Have you read Jon Gertner's book, The Idea Factory?

What did you think about it? Write and tell this little bit of the world.



19 January 2013

Reminder

Lest we forget.



More non-fiction

Okay, it's not a book.

But this thinking and reading project took some time.

Maggie Koerth-Baker at BoingBoing pointed me at an old essay in Natural History Magazine by Neil deGrasse Tyson, "The Importance of Being Constant." Most of it was written for me. I learned things and I learned to think about things differently. I've been looking for someone to write like this since Stephen Jay Gould died.
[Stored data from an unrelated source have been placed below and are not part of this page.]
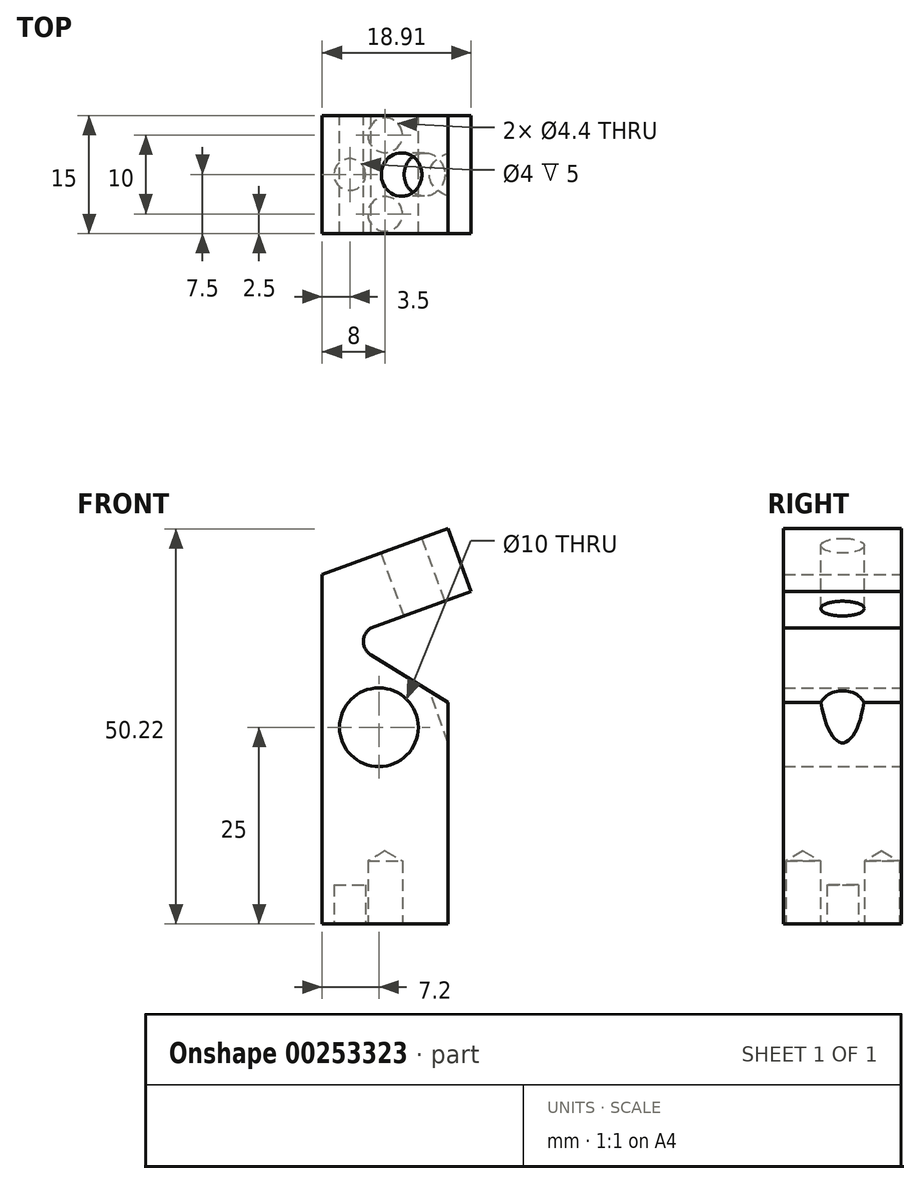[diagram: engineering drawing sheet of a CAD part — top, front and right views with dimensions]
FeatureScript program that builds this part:
annotation { "Feature Type Name" : "Feature", "Feature Type Description" : "" }
export const myFeature = defineFeature(function(context is Context, id is Id, definition is map)
    precondition{}
    {
        {
            var Q0;
            Q0=qCreatedBy(makeId("Front.planeOp"),FACE);
            var sketch = newSketch(context, id + "F0", { "sketchPlane" : qUnion([Q0])});
            skLineSegment(sketch, "E0", {"start": v(0, 0) * mm, "end": v(0, 44.4) * mm});
            skLineSegment(sketch, "E1", {"start": v(0, 44.4) * mm, "end": v(16, 50.22) * mm});
            skLineSegment(sketch, "E2", {"start": v(16, 50.22) * mm, "end": v(18.9, 42.24) * mm});
            skLineSegment(sketch, "E3", {"start": v(18.9, 42.24) * mm, "end": v(6.18, 37.6) * mm});
            skLineSegment(sketch, "E4", {"start": v(0, 0) * mm, "end": v(16, 0) * mm});
            skLineSegment(sketch, "E5", {"start": v(16, 0) * mm, "end": v(16, 28.18) * mm});
            skLineSegment(sketch, "E6", {"start": v(16, 28.18) * mm, "end": v(6.18, 34.2) * mm});
            skLineSegment(sketch, "E7", {"start": v(-9.9, 50.22) * mm, "end": v(46.25, 50.22) * mm, "construction": true});
            skCircle(sketch, "E8", {"center": v(7.2, 25) * mm, "radius": 5 * mm});
            skArc(sketch, "E9", {"start": v(6.18, 34.2) * mm, "mid": v(5.23, 35.9) * mm, "end": v(6.18, 37.6) * mm});
            skSolve(sketch);
        }
        {
            var Q0;
            Q0=makeQuery(id+"F0.imprint","IMPRINT",FACE,{"disambiguationData":[TD([[makeQuery(id+"F0.imprint","IMPRINT",EDGE,{"derivedFrom":sQuery(id+"F0.wireOp",EDGE,"E0")}),-1.0]])]});
            extrude(context, id + "F1", {"entities" : qUnion([Q0]), "depth" : 15 * mm});
        }
        {
            var Q0;
            Q0=makeQuery(id+"F1.opExtrude","SWEPT_FACE",FACE,{"disambiguationData":[OSD([sQuery(id+"F0.wireOp",EDGE,"E1")])]});
            var sketch = newSketch(context, id + "F2", { "sketchPlane" : qUnion([Q0])});
            skPoint(sketch, "E10", {"position": v(25.91, -7.5) * mm});
            skSolve(sketch);
        }
        {
            var Q0;
            Q0=sQuery(id+"F2.wireOp",VERTEX,"E10");
            var Q1;
            Q1=makeQuery(id+"F1.opExtrude","SWEPT_BODY",BODY,{"disambiguationData":[OSD([sQuery(id+"F0.wireOp",EDGE,"E0"),sQuery(id+"F0.wireOp",EDGE,"E1"),sQuery(id+"F0.wireOp",EDGE,"E2"),sQuery(id+"F0.wireOp",EDGE,"E3"),sQuery(id+"F0.wireOp",EDGE,"E4"),sQuery(id+"F0.wireOp",EDGE,"E5"),sQuery(id+"F0.wireOp",EDGE,"E6"),sQuery(id+"F0.wireOp",EDGE,"E8"),sQuery(id+"F0.wireOp",EDGE,"E9")])]});
            hole(context, id + "F3", {"style" : HoleStyle.SIMPLE, "endStyle" : HoleEndStyle.THROUGH, "standardTappedOrClearance" : lookupTablePath({ "standard" : "ISO", "fit" : "Normal", "size" : "M5", "type" : "Clearance" }), "standardBlindInLast" : lookupTablePath({ "fit" : "Standard", "standard" : "ISO", "size" : "M5", "type" : "Clearance" }), "holeDiameter" : 5.5 * mm, "tappedDepth" : 12 * mm, "tapClearance" : 3, "locations" : qUnion([Q0]), "scope" : qUnion([Q1])});
        }
        {
            var Q0;
            Q0=makeQuery(id+"F1.opExtrude","SWEPT_FACE",FACE,{"disambiguationData":[OSD([sQuery(id+"F0.wireOp",EDGE,"E4")])]});
            var sketch = newSketch(context, id + "F4", { "sketchPlane" : qUnion([Q0])});
            skCircle(sketch, "E11", {"center": v(3.5, 7.5) * mm, "radius": 2 * mm});
            skPoint(sketch, "E12", {"position": v(8, 12.5) * mm});
            skLineSegment(sketch, "E13", {"start": v(-11.55, 7.5) * mm, "end": v(33.8, 7.5) * mm, "construction": true});
            skPoint(sketch, "E14.MirrorP", {"position": v(8, 2.5) * mm});
            skSolve(sketch);
        }
        {
            var Q0;
            Q0=makeQuery(id+"F4.imprint","IMPRINT",FACE,{"disambiguationData":[TD([[makeQuery(id+"F4.imprint","IMPRINT",EDGE,{"derivedFrom":sQuery(id+"F4.wireOp",EDGE,"E11")}),1.0]])]});
            extrude(context, id + "F5", {"entities" : qUnion([Q0]), "operationType" : NewBodyOperationType.REMOVE, "oppositeDirection" : true, "depth" : 5 * mm});
        }
        {
            var Q0;
            Q0=sQuery(id+"F4.wireOp",VERTEX,"E12");
            var Q1;
            Q1=sQuery(id+"F4.wireOp",VERTEX,"E14.MirrorP");
            var Q2;
            Q2=makeQuery(id+"F1.opExtrude","SWEPT_BODY",BODY,{"disambiguationData":[OSD([sQuery(id+"F0.wireOp",EDGE,"E0"),sQuery(id+"F0.wireOp",EDGE,"E1"),sQuery(id+"F0.wireOp",EDGE,"E2"),sQuery(id+"F0.wireOp",EDGE,"E3"),sQuery(id+"F0.wireOp",EDGE,"E4"),sQuery(id+"F0.wireOp",EDGE,"E5"),sQuery(id+"F0.wireOp",EDGE,"E6"),sQuery(id+"F0.wireOp",EDGE,"E8"),sQuery(id+"F0.wireOp",EDGE,"E9")])]});
            hole(context, id + "F6", {"style" : HoleStyle.SIMPLE, "endStyle" : HoleEndStyle.BLIND, "standardTappedOrClearance" : lookupTablePath({ "standard" : "ISO", "fit" : "Normal", "size" : "M4", "type" : "Clearance" }), "standardBlindInLast" : lookupTablePath({ "fit" : "Standard", "standard" : "ISO", "size" : "M4", "type" : "Clearance" }), "holeDiameter" : 4.4 * mm, "holeDepth" : 8 * mm, "tappedDepth" : 12 * mm, "tapClearance" : 3, "locations" : qUnion([Q0, Q1]), "scope" : qUnion([Q2])});
        }
        {
            var Q0;
            Q0=makeQuery(id+"F1.opExtrude","SWEPT_FACE",FACE,{"disambiguationData":[OSD([sQuery(id+"F0.wireOp",EDGE,"E3")])]});
            var sketch = newSketch(context, id + "F7", { "sketchPlane" : qUnion([Q0])});
            skCircle(sketch, "E15", {"center": v(25.91, 7.5) * mm, "radius": 3 * mm});
            skSolve(sketch);
        }
        {
            var Q0;
            Q0 = qSketchRegion(id + "F7", true);
            extrude(context, id + "F8", {"entities" : qUnion([Q0]), "operationType" : NewBodyOperationType.REMOVE, "depth" : 25 * mm});
        }
    });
What a way to begin a Saturday. I have plenty of things to think about as the temperature falls from the present 34° to an expected low of −5° tonight.

From Tyson's article:
"… the universe has its own constants, in the form of unvarying quantities that endlessly reappear in nature and in mathematics, and whose exact numerical values are of signal importance to the pursuit of science. Some of these constants are physical, grounded in actual measurements. Others, though they illuminate the workings of the universe, are purely numerical, arising from within mathematics itself…"
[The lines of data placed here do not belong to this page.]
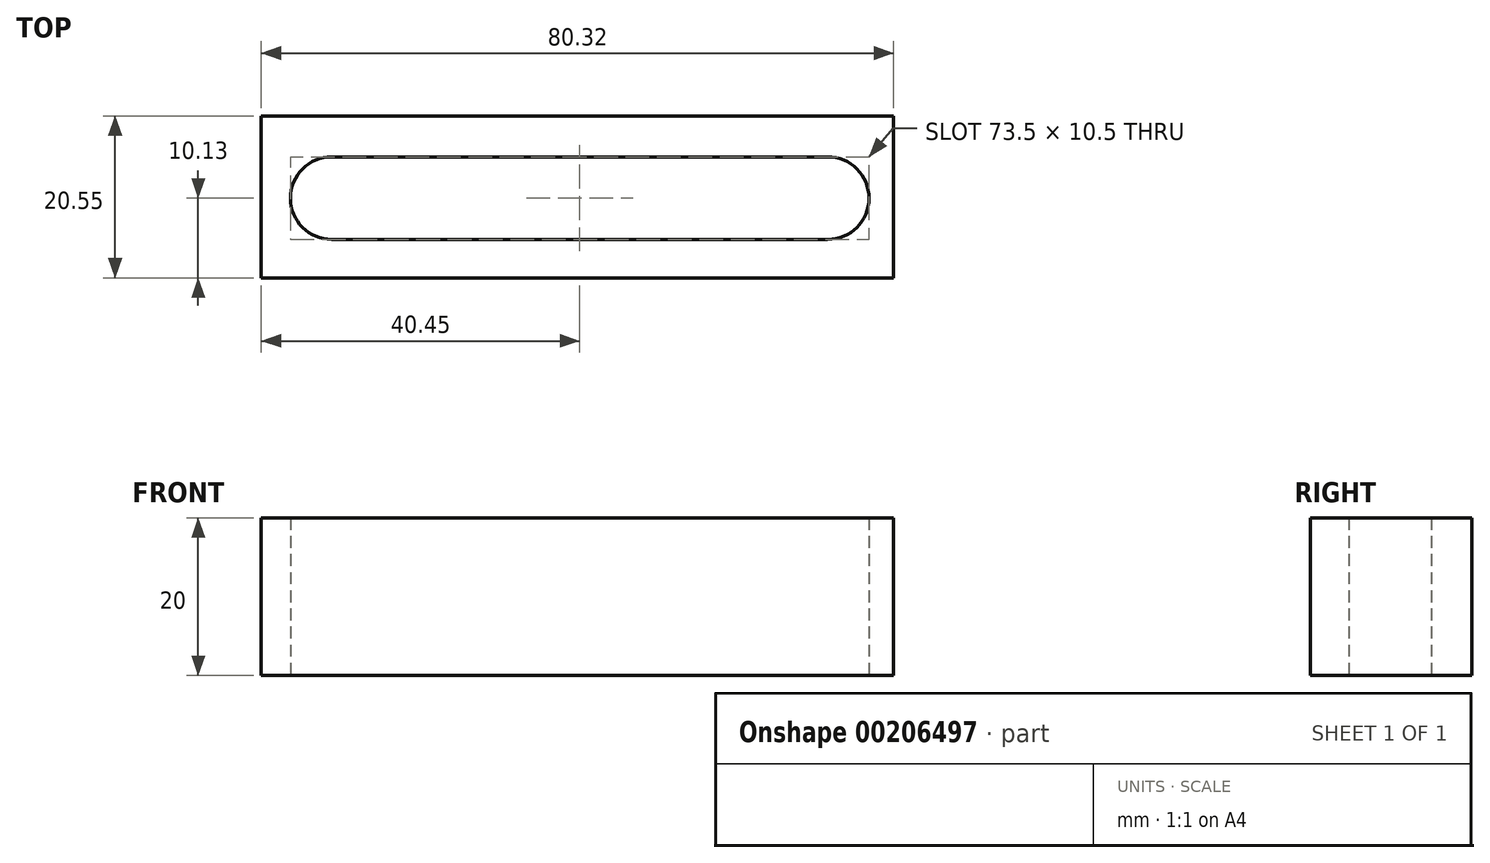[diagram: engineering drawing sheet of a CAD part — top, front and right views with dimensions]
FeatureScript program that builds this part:
annotation { "Feature Type Name" : "Feature", "Feature Type Description" : "" }
export const myFeature = defineFeature(function(context is Context, id is Id, definition is map)
    precondition{}
    {
        {
            var Q0;
            Q0=qCreatedBy(makeId("Top.planeOp"), FACE);
            var sketch = newSketch(context, id + "F0", { "sketchPlane" : qUnion([Q0])});
            skCircle(sketch, "E0", {"center": v(0, 0) * mm, "radius": 5.25 * mm});
            skCircle(sketch, "E1.1.0.0", {"center": v(10.5, 0) * mm, "radius": 5.25 * mm});
            skCircle(sketch, "E1.2.0.0", {"center": v(21, 0) * mm, "radius": 5.25 * mm});
            skCircle(sketch, "E1.3.0.0", {"center": v(31.5, 0) * mm, "radius": 5.25 * mm});
            skCircle(sketch, "E1.4.0.0", {"center": v(42, 0) * mm, "radius": 5.25 * mm});
            skCircle(sketch, "E1.5.0.0", {"center": v(52.5, 0) * mm, "radius": 5.25 * mm});
            skCircle(sketch, "E1.6.0.0", {"center": v(63, 0) * mm, "radius": 5.25 * mm});
            skLineSegment(sketch, "E1.direction1", {"start": v(0, 0) * mm, "end": v(10.5, 0) * mm, "construction": true});
            skLineSegment(sketch, "E2", {"start": v(0, 5.25) * mm, "end": v(63, 5.25) * mm});
            skLineSegment(sketch, "E3", {"start": v(0, -5.25) * mm, "end": v(63, -5.25) * mm});
            skLineSegment(sketch, "E4.bottom", {"start": v(-8.95, 10.42) * mm, "end": v(71.37, 10.42) * mm});
            skLineSegment(sketch, "E4.top", {"start": v(-8.95, -10.13) * mm, "end": v(71.37, -10.13) * mm});
            skLineSegment(sketch, "E4.left", {"start": v(-8.95, 10.42) * mm, "end": v(-8.95, -10.13) * mm});
            skLineSegment(sketch, "E4.right", {"start": v(71.37, 10.42) * mm, "end": v(71.37, -10.13) * mm});
            skSolve(sketch);
        }
        {
            var Q0;
            Q0 = qSketchRegion(id + "F0", true);
            extrude(context, id + "F1", {"entities" : qUnion([Q0]), "depth" : 20 * mm, "offsetDistance" : 25 * mm});
        }
    });
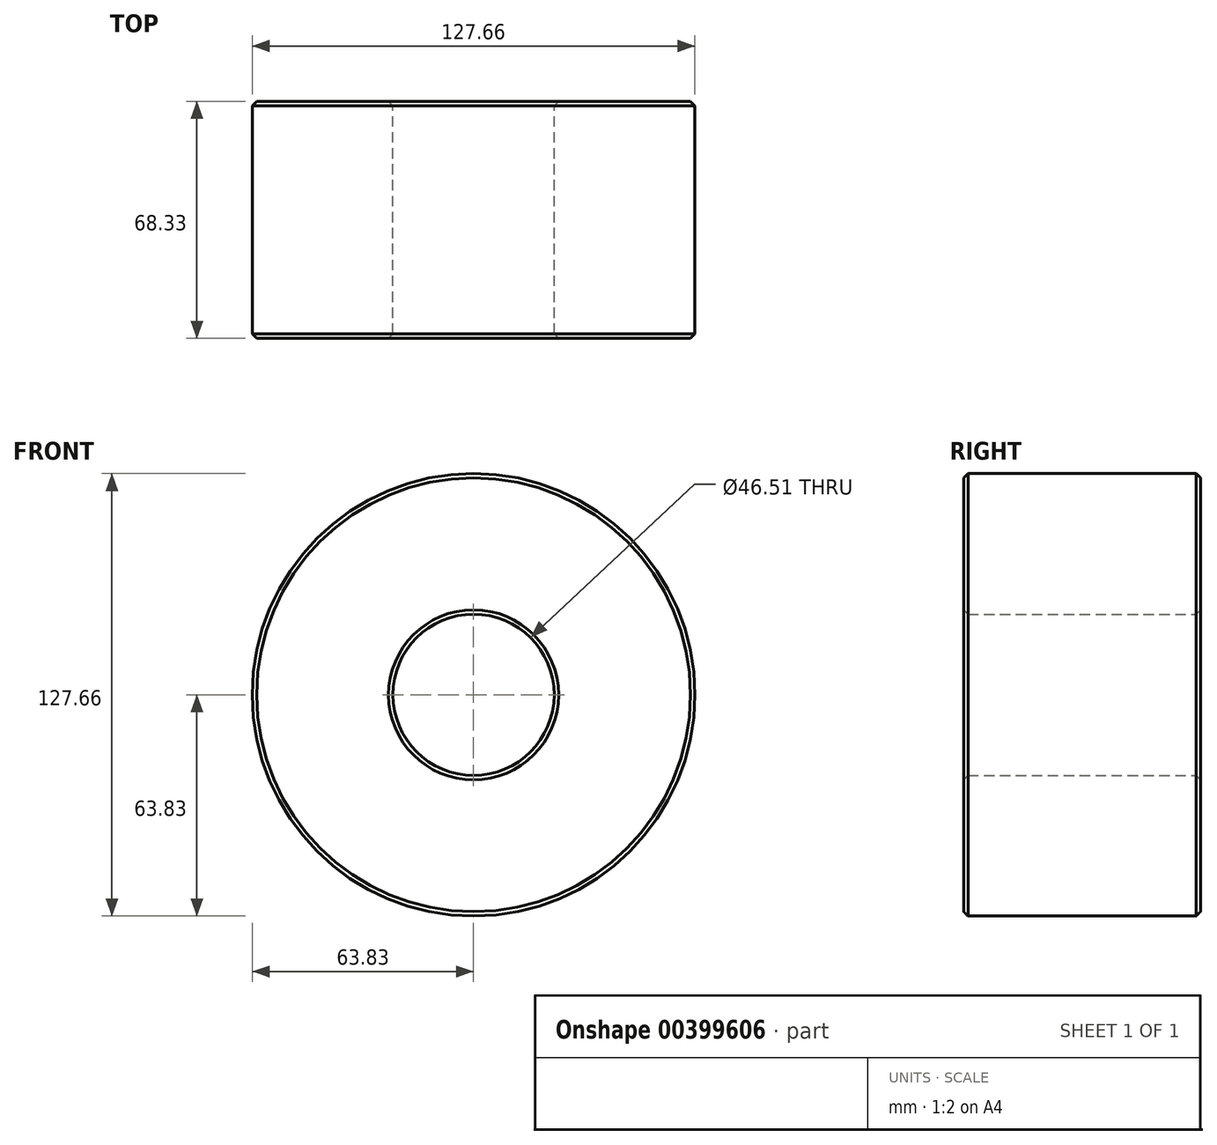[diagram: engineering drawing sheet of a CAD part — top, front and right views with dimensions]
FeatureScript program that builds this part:
annotation { "Feature Type Name" : "Feature", "Feature Type Description" : "" }
export const myFeature = defineFeature(function(context is Context, id is Id, definition is map)
    precondition{}
    {
        {
            var Q0;
            Q0=qCreatedBy(makeId("Front.planeOp"),FACE);
            var sketch = newSketch(context, id + "F0", { "sketchPlane" : qUnion([Q0])});
            skCircle(sketch, "E0", {"center": v(0, 0) * mm, "radius": 63.83 * mm});
            skCircle(sketch, "E1", {"center": v(0, 0) * mm, "radius": 23.25 * mm});
            skSolve(sketch);
        }
        {
            var Q0;
            Q0 = qSketchRegion(id + "F0", true);
            extrude(context, id + "F1", {"entities" : qUnion([Q0]), "depth" : 68.33 * mm});
        }
        {
            var Q0;
            Q0=makeQuery(id+"F1.opExtrude","SWEPT_FACE",FACE,{"disambiguationData":[OSD([sQuery(id+"F0.wireOp",EDGE,"E1")])]});
            var Q1;
            Q1=makeQuery(id+"F1.opExtrude","CAP_FACE",FACE,{"disambiguationData":[OSD([sQuery(id+"F0.wireOp",EDGE,"E0"),sQuery(id+"F0.wireOp",EDGE,"E1")])],"isStart":false});
            var Q2;
            Q2=makeQuery(id+"F1.opExtrude","CAP_EDGE",EDGE,{"disambiguationData":[OSD([sQuery(id+"F0.wireOp",EDGE,"E0")])],"isStart":true});
            chamfer(context, id + "F2", {"entities" : qUnion([Q0, Q1, Q2]), "width" : 1.27 * mm, "tangentPropagation" : true});
        }
    });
Okay, I had never thought of the fact that some constants are natural and others are artifacts of measurement ("purely numerical…"). Very interesting. Confusing, but very interesting.
 
He also wrote:
"Whenever a repeating pattern of cause and effect shows up in the universe, there's probably a constant at work. But to measure cause and effect, you must sift through what is and is not variable, and you must ensure that a simple correlation, however tempting it may be, is not mistaken for a cause… "

Oh, the time I've spent trying to teach those ideas.
 
Later in the essay, Tyson wrote:
"Kepler figured out that if you square the time it takes a planet to go around the Sun, then that quantity is always proportional to the cube of the planet's average distance from the Sun…"
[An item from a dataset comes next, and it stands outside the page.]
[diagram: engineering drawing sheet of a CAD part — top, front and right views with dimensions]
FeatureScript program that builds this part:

I will never understand how someone could "realize" that squaring and cubing numbers that measure things create relevant relationships. If somebody wants to square time and cube distance measurements (which are not even measurements of the same things), my response would probably be, "So what?!" 
 
Even though I got lost somewhere in Tyson's description of Newtonian constants (never mind the quantum physics), he was quite clear about some things:
"No matter when or where you live, no matter your nationality or age or aesthetic proclivities, no matter whether you vote Democrat or Republican, if you calculate the value of pi you will get the same answer as everybody else in the universe. Thus constants such as pi enjoy a level of internationality that politics does not, never did, and never will—which is why, if people ever do communicate with aliens, they're likely to talk in mathematics, the lingua franca of the cosmos, and not English."

Another thing I've spent hours trying to teach. 

Although, I do wonder if the universality of these constants is a safe assumption. The Chinese spent millennia convinced that their culture was the center of the world (whatever shape it had). Where did that get them? And the author describes at the end of the essay how some physicists are looking for evidence that constants change over time. Why not look for evidence that they change over space as well?